◆ **ASSIGNED TASK**
Retype each entry exactly.

(Stored items)
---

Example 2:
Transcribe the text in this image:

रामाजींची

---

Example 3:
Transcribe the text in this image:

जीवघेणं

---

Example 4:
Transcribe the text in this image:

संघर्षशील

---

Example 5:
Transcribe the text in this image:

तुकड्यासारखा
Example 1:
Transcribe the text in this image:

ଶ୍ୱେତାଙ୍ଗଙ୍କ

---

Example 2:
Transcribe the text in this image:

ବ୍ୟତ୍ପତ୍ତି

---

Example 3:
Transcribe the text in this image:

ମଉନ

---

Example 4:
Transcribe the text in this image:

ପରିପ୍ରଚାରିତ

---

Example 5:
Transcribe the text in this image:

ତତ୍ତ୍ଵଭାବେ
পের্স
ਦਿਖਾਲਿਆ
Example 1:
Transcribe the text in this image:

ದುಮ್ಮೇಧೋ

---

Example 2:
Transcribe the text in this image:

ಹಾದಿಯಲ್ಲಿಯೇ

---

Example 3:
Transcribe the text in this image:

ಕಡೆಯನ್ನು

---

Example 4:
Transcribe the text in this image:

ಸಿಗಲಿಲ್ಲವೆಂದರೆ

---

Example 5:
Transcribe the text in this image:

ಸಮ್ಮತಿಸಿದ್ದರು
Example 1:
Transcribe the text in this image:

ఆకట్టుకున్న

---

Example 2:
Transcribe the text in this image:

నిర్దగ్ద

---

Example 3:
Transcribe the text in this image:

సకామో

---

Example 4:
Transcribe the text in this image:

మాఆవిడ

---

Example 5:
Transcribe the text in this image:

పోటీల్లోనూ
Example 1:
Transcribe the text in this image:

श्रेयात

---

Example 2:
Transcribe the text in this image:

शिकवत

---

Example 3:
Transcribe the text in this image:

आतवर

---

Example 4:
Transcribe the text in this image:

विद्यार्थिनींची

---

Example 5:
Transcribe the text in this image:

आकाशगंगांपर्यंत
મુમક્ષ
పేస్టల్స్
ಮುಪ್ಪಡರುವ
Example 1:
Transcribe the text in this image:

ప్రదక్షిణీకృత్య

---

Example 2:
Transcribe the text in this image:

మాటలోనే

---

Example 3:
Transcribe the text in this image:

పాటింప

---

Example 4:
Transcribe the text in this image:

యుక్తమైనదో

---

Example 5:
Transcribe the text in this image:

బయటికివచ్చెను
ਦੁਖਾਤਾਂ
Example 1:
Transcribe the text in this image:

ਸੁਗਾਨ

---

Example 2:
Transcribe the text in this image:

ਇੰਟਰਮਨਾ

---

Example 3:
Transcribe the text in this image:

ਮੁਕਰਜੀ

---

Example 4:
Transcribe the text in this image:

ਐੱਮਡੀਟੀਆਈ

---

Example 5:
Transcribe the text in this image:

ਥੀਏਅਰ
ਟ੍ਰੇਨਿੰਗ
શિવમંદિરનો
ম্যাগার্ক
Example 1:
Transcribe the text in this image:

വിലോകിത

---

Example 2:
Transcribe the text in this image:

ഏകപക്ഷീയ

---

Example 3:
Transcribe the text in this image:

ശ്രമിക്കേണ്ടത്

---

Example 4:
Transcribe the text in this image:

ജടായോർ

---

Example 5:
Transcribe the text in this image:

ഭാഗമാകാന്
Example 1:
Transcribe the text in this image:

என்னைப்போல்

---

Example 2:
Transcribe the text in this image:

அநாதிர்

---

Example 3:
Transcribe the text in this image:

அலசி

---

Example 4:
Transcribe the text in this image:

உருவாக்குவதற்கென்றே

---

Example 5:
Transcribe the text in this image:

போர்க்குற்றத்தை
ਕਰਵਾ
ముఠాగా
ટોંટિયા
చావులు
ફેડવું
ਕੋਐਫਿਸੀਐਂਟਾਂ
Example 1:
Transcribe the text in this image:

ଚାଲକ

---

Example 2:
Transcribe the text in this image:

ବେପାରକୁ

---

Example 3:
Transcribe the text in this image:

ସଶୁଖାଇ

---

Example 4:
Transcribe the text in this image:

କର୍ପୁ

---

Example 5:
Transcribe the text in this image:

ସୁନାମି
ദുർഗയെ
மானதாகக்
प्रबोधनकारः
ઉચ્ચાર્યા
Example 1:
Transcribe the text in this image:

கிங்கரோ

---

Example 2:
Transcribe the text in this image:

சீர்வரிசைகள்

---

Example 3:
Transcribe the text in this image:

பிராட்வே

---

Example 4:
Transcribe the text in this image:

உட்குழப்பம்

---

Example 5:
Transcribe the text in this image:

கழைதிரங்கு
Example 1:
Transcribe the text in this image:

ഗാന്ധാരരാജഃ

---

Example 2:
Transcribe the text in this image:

◆ **TASK SOLUTION**
---

Example 2:
Transcribe the text in this image:

रामाजींची

---

Example 3:
Transcribe the text in this image:

जीवघेणं

---

Example 4:
Transcribe the text in this image:

संघर्षशील

---

Example 5:
Transcribe the text in this image:

तुकड्यासारखा
Example 1:
Transcribe the text in this image:

ଶ୍ୱେତାଙ୍ଗଙ୍କ

---

Example 2:
Transcribe the text in this image:

ବ୍ୟତ୍ପତ୍ତି

---

Example 3:
Transcribe the text in this image:

ମଉନ

---

Example 4:
Transcribe the text in this image:

ପରିପ୍ରଚାରିତ

---

Example 5:
Transcribe the text in this image:

ତତ୍ତ୍ଵଭାବେ
পের্স
ਦਿਖਾਲਿਆ
Example 1:
Transcribe the text in this image:

ದುಮ್ಮೇಧೋ

---

Example 2:
Transcribe the text in this image:

ಹಾದಿಯಲ್ಲಿಯೇ

---

Example 3:
Transcribe the text in this image:

ಕಡೆಯನ್ನು

---

Example 4:
Transcribe the text in this image:

ಸಿಗಲಿಲ್ಲವೆಂದರೆ

---

Example 5:
Transcribe the text in this image:

ಸಮ್ಮತಿಸಿದ್ದರು
Example 1:
Transcribe the text in this image:

ఆకట్టుకున్న

---

Example 2:
Transcribe the text in this image:

నిర్దగ్ద

---

Example 3:
Transcribe the text in this image:

సకామో

---

Example 4:
Transcribe the text in this image:

మాఆవిడ

---

Example 5:
Transcribe the text in this image:

పోటీల్లోనూ
Example 1:
Transcribe the text in this image:

श्रेयात

---

Example 2:
Transcribe the text in this image:

शिकवत

---

Example 3:
Transcribe the text in this image:

आतवर

---

Example 4:
Transcribe the text in this image:

विद्यार्थिनींची

---

Example 5:
Transcribe the text in this image:

आकाशगंगांपर्यंत
મુમક્ષ
పేస్టల్స్
ಮುಪ್ಪಡರುವ
Example 1:
Transcribe the text in this image:

ప్రదక్షిణీకృత్య

---

Example 2:
Transcribe the text in this image:

మాటలోనే

---

Example 3:
Transcribe the text in this image:

పాటింప

---

Example 4:
Transcribe the text in this image:

యుక్తమైనదో

---

Example 5:
Transcribe the text in this image:

బయటికివచ్చెను
ਦੁਖਾਤਾਂ
Example 1:
Transcribe the text in this image:

ਸੁਗਾਨ

---

Example 2:
Transcribe the text in this image:

ਇੰਟਰਮਨਾ

---

Example 3:
Transcribe the text in this image:

ਮੁਕਰਜੀ

---

Example 4:
Transcribe the text in this image:

ਐੱਮਡੀਟੀਆਈ

---

Example 5:
Transcribe the text in this image:

ਥੀਏਅਰ
ਟ੍ਰੇਨਿੰਗ
શિવમંદિરનો
ম্যাগার্ক
Example 1:
Transcribe the text in this image:

വിലോകിത

---

Example 2:
Transcribe the text in this image:

ഏകപക്ഷീയ

---

Example 3:
Transcribe the text in this image:

ശ്രമിക്കേണ്ടത്

---

Example 4:
Transcribe the text in this image:

ജടായോർ

---

Example 5:
Transcribe the text in this image:

ഭാഗമാകാന്
Example 1:
Transcribe the text in this image:

என்னைப்போல்

---

Example 2:
Transcribe the text in this image:

அநாதிர்

---

Example 3:
Transcribe the text in this image:

அலசி

---

Example 4:
Transcribe the text in this image:

உருவாக்குவதற்கென்றே

---

Example 5:
Transcribe the text in this image:

போர்க்குற்றத்தை
ਕਰਵਾ
ముఠాగా
ટોંટિયા
చావులు
ફેડવું
ਕੋਐਫਿਸੀਐਂਟਾਂ
Example 1:
Transcribe the text in this image:

ଚାଲକ

---

Example 2:
Transcribe the text in this image:

ବେପାରକୁ

---

Example 3:
Transcribe the text in this image:

ସଶୁଖାଇ

---

Example 4:
Transcribe the text in this image:

କର୍ପୁ

---

Example 5:
Transcribe the text in this image:

ସୁନାମି
ദുർഗയെ
மானதாகக்
प्रबोधनकारः
ઉચ્ચાર્યા
Example 1:
Transcribe the text in this image:

கிங்கரோ

---

Example 2:
Transcribe the text in this image:

சீர்வரிசைகள்

---

Example 3:
Transcribe the text in this image:

பிராட்வே

---

Example 4:
Transcribe the text in this image:

உட்குழப்பம்

---

Example 5:
Transcribe the text in this image:

கழைதிரங்கு
Example 1:
Transcribe the text in this image:

ഗാന്ധാരരാജഃ

---

Example 2:
Transcribe the text in this image:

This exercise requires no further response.